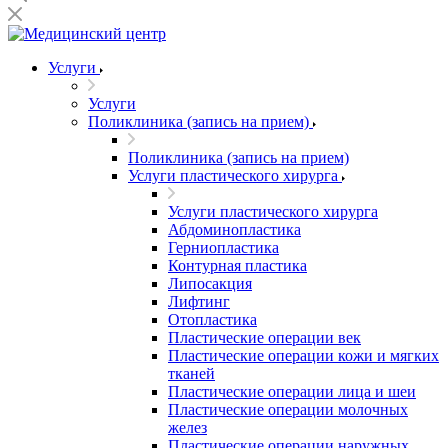
Услуги
Услуги
Поликлиника (запись на прием)
Поликлиника (запись на прием)
Услуги пластического хирурга
Услуги пластического хирурга
Абдоминопластика
Герниопластика
Контурная пластика
Липосакция
Лифтинг
Отопластика
Пластические операции век
Пластические операции кожи и мягких
тканей
Пластические операции лица и шеи
Пластические операции молочных
желез
Пластические операции наружных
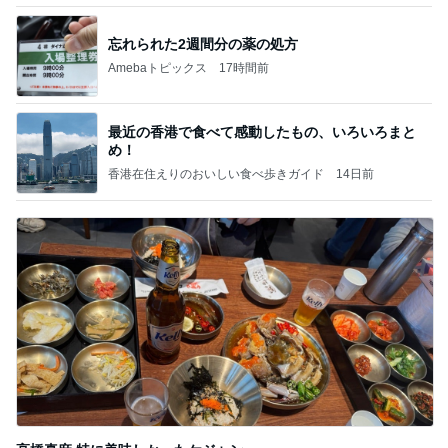
忘れられた2週間分の薬の処方
Amebaトピックス
17時間前
最近の香港で食べて感動したもの、いろいろまと
め！
香港在住えりのおいしい食べ歩きガイド
14日前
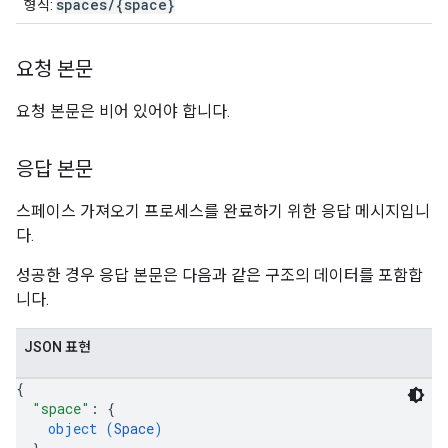
spaces/{space}
형식:
요청 본문
요청 본문은 비어 있어야 합니다.
응답 본문
스페이스 가져오기 프로세스를 완료하기 위한 응답 메시지입니
다.
성공한 경우 응답 본문은 다음과 같은 구조의 데이터를 포함합
니다.
JSON 표현
{
"space"
: 
{
object (
Space
)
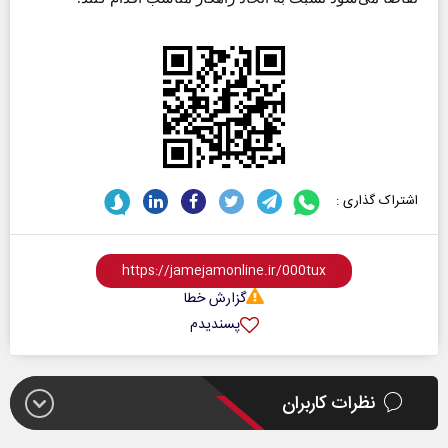
اشتراک گذاری :
گزارش خطا
پسندیدم
نظرات کاربران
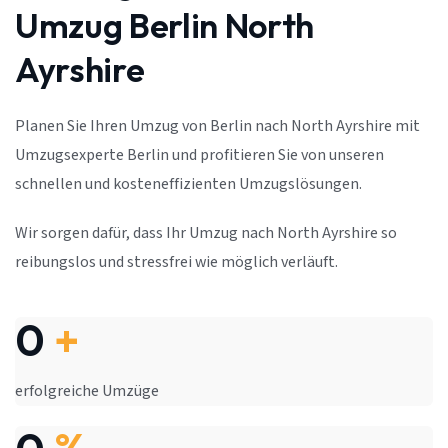
Umzug Berlin North
Ayrshire
Planen Sie Ihren Umzug von Berlin nach North Ayrshire mit
Umzugsexperte Berlin und profitieren Sie von unseren
schnellen und kosteneffizienten Umzugslösungen.
Wir sorgen dafür, dass Ihr Umzug nach North Ayrshire so
reibungslos und stressfrei wie möglich verläuft.
0
+
erfolgreiche Umzüge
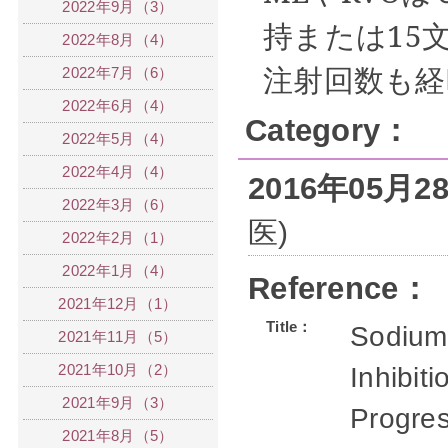
2022年9月（3）
持または
15
2022年8月（4）
注射回数も経
2022年7月（6）
2022年6月（4）
Category：
2022年5月（4）
2022年4月（4）
2016年05月
2022年3月（6）
医)
2022年2月（1）
2022年1月（4）
Reference：
2021年12月（1）
Title：
Sodium
2021年11月（5）
2021年10月（2）
Inhibit
2021年9月（3）
Progres
2021年8月（5）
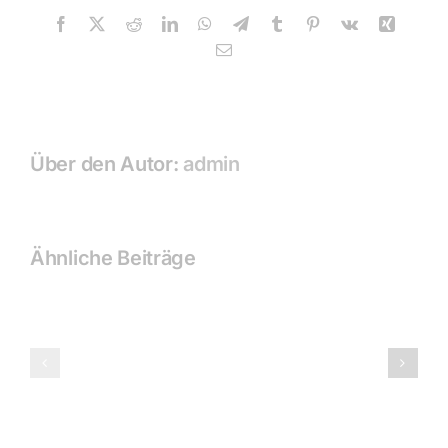
Facebook
X
Reddit
LinkedIn
WhatsApp
Telegram
Tumblr
Pinterest
Vk
Xing
E-
Mail
Über den Autor:
admin
Ähnliche Beiträge
2020
2017
–
+
2022
2018
|
|
Event
Event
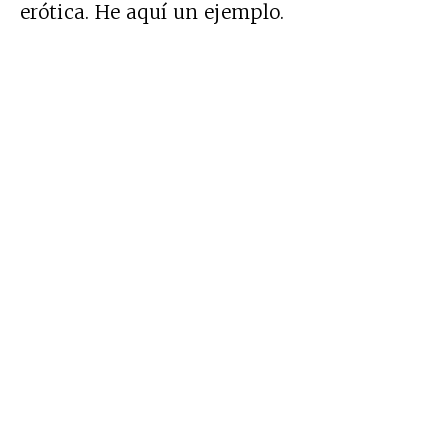
erótica. He aquí un ejemplo.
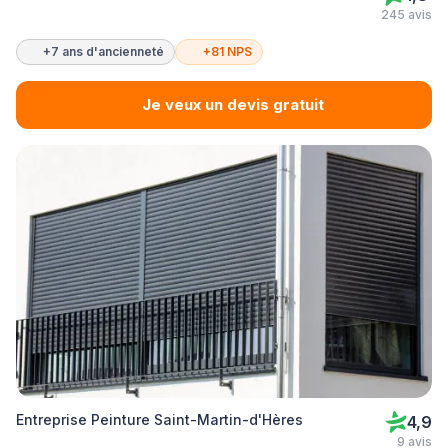
245 avis
+7 ans d'ancienneté
+81 NPS
Je veux un devis gratuit
Entreprise Peinture Saint-Martin-d'Hères
4,9
9 avis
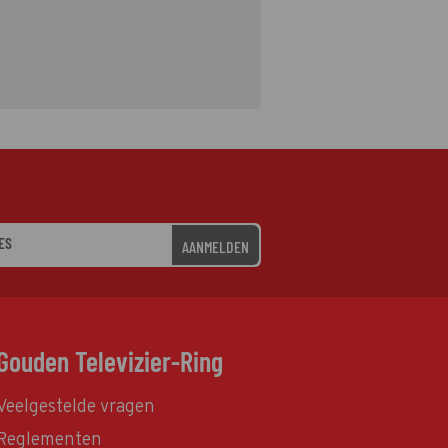
AANMELDEN
Gouden Televizier-Ring
Veelgestelde vragen
Reglementen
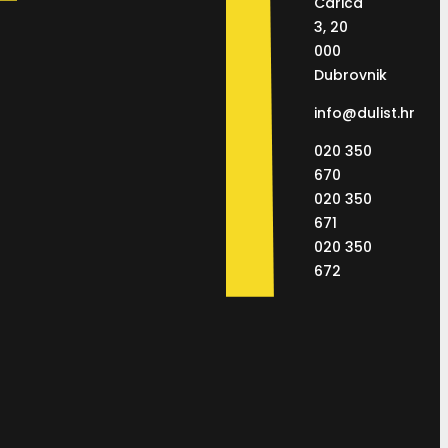
Carića
3, 20
000
Dubrovnik
info@dulist.hr
020 350
670
020 350
671
020 350
672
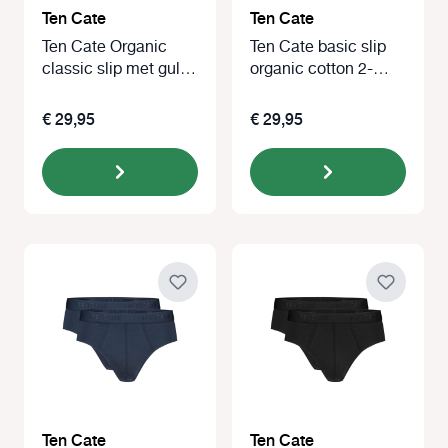
Ten Cate
Ten Cate
Ten Cate Organic
Ten Cate basic slip
classic slip met gulp
organic cotton 2-
2-pack blauw
pack wit
€ 29,95
€ 29,95
Ten Cate
Ten Cate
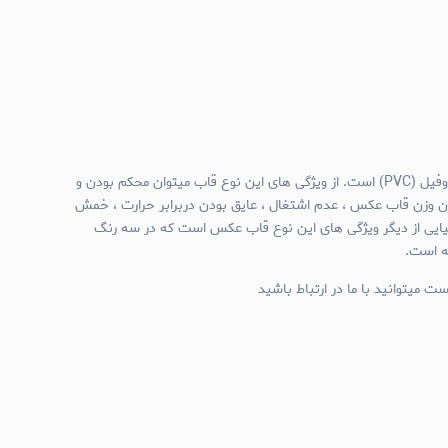
جنس قاب عکس های نیم وال پروفیل (PVC) است. از ویژگی های این نوع قاب میتوان محکم بودن و
ن وزن قاب عکس ، عدم اشتغال ، عایق بودن دربرابر حرارت ، خمش
میایی از دیگر ویژگی های این نوع قاب عکس است که در سه رنگ
ئه است.
ت میتوانید با ما در ارتباط باشید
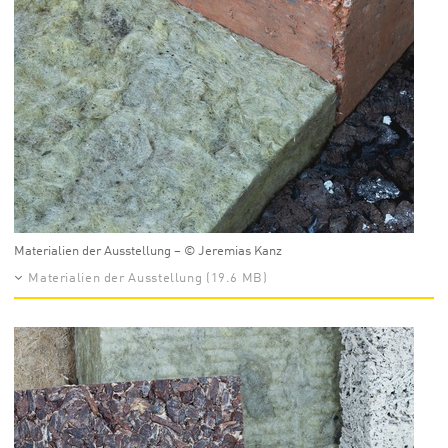
Materialien der Ausstellung – © Jeremias Kanz
Materialien der Ausstellung (19.6 MB)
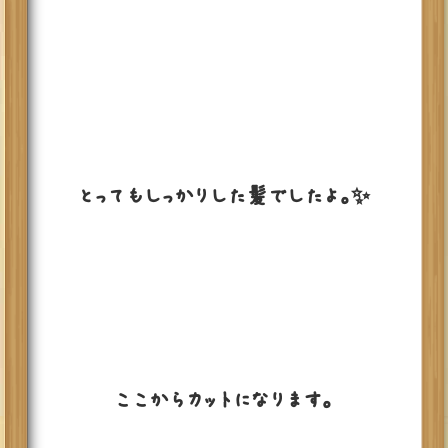
とってもしっかりした髪でしたよ。✨
ここからカットになります。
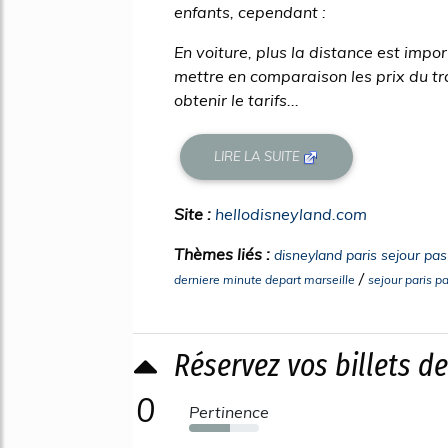
enfants, cependant :
En voiture, plus la distance est import
mettre en comparaison les prix du tra
obtenir le tarifs...
LIRE LA SUITE
Site :
hellodisneyland.com
Thèmes liés :
disneyland paris sejour pas
/
derniere minute depart marseille
sejour paris p
Réservez vos billets de
0
Pertinence
58%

**The problem**
Scan the data for the word "بودن" and copy every line where it shows up.

**Answer section**
جنس قاب عکس های نیم وال پروفیل (PVC) است. از ویژگی های این نوع قاب میتوان محکم بودن و
ن وزن قاب عکس ، عدم اشتغال ، عایق بودن دربرابر حرارت ، خمش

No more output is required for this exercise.